ABSTRACT

Drawing from representative examples from three qualitative interview studies with active offenders, this chapter addresses the following questions: What role does gender play in the interview process when talking with active offenders? How do social positions of race, class, and age shape this gendered process? In what ways do gendered interactions affect both what offenders tell us about their experiences and how they talk about the nature of their offending? To what extent are the validity and reliability of what we learn affected by the gender combinations of interviewers and interviewees, and how does this vary across setting and context? Finally, what can we learn from interviews in which gender becomes highly salient in the interview context?
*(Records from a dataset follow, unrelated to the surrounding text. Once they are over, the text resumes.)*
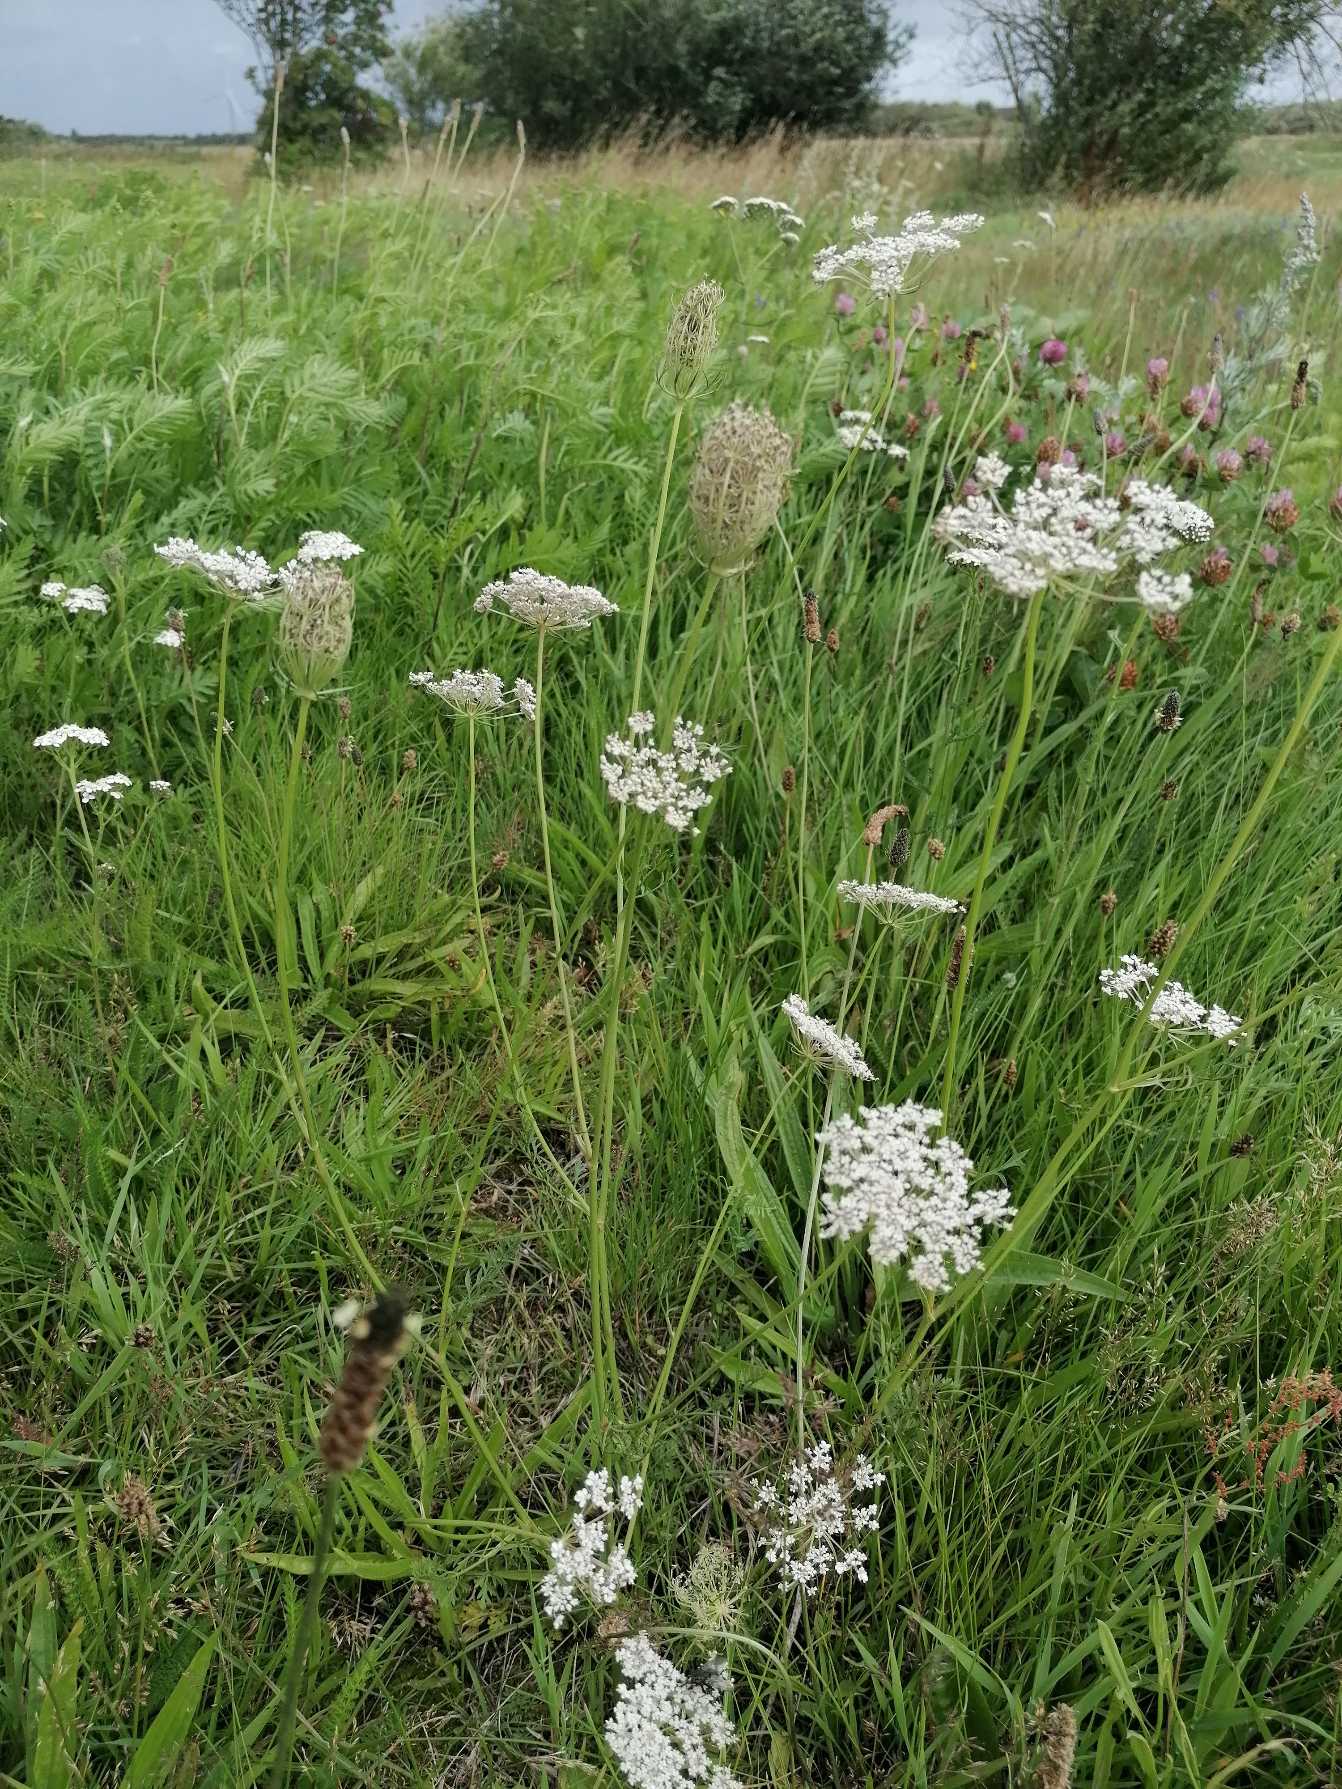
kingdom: Plantae
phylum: Tracheophyta
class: Magnoliopsida
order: Apiales
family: Apiaceae
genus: Daucus
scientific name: Daucus carota
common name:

In discussing these complex issues, I will assess how researchers’ consideration of these issues can optimise what we learn from offenders.

The interview is an unavoidably gendered interaction. It involves some combination of individuals, each of whom bring gendered identities, ideologies and performances to the exchange. To make this statement, though, is not particularly revealing. Social relations of gender are contingent, situational and historically shifting (see Connell 2002; Lorber 1994). They vary from place to place, from interaction to interaction, and, as intersectional feminist analyses reveal, cannot be divorced from their relationship to other features of identity and social structure – such as race, class and age – with which they combine to create a 162seemingly unending variety of social locations (Baca Zinn et al. 2002; Collins 1990).

The issues I grapple with here thus address the following questions: What role does gender play in the interview process when talking with active offenders? How do social positions of race, class and age shape this gendered process? In what ways do gendered interactions affect both what offenders tell us about their experiences and how they talk about the nature of their offending? To what extent are the validity and reliability of what we learn affected by the gender combinations of interviewers and interviewees, and how does this vary across setting and context? Finally, what can we learn from interviews in which gender becomes highly salient in the interview context?

To assess these issues, I begin with a brief review of the literature on the role of gender in interview research. In each of the three subsequent sections, I draw from one of my major studies to assess the questions raised above. Each employed both male and female interviewers, with additional variations across race, nationality, age and class background. Drawing on representative examples from each, I examine the role that gender (in combination with other variations) plays within the context of the interview process, assess how gender affects data quality and discuss how the researcher’s consideration of these issues can optimise what we learn from offenders.

First, my study of young women’s gang involvement (Miller 2001) provides an opportunity to examine the impact of gender and race when interviewing adolescent female offenders. Second, a study of violence among urban African American youth – focusing here on young men’s participation in sexual exploitation (Miller 2008) – provides a similar opportunity to examine the role of masculinity, race and gender in the construction of male offenders’ accounts. Finally, I move to a study of the commercial sex industry in Sri Lanka (Miller 2000, 2002). This allows me to raise further points about how gendered interactional dynamics are shaped across divergent settings. I conclude with a brief discussion of what my research suggests for how we can best go about conducting and utilising interviews about offending.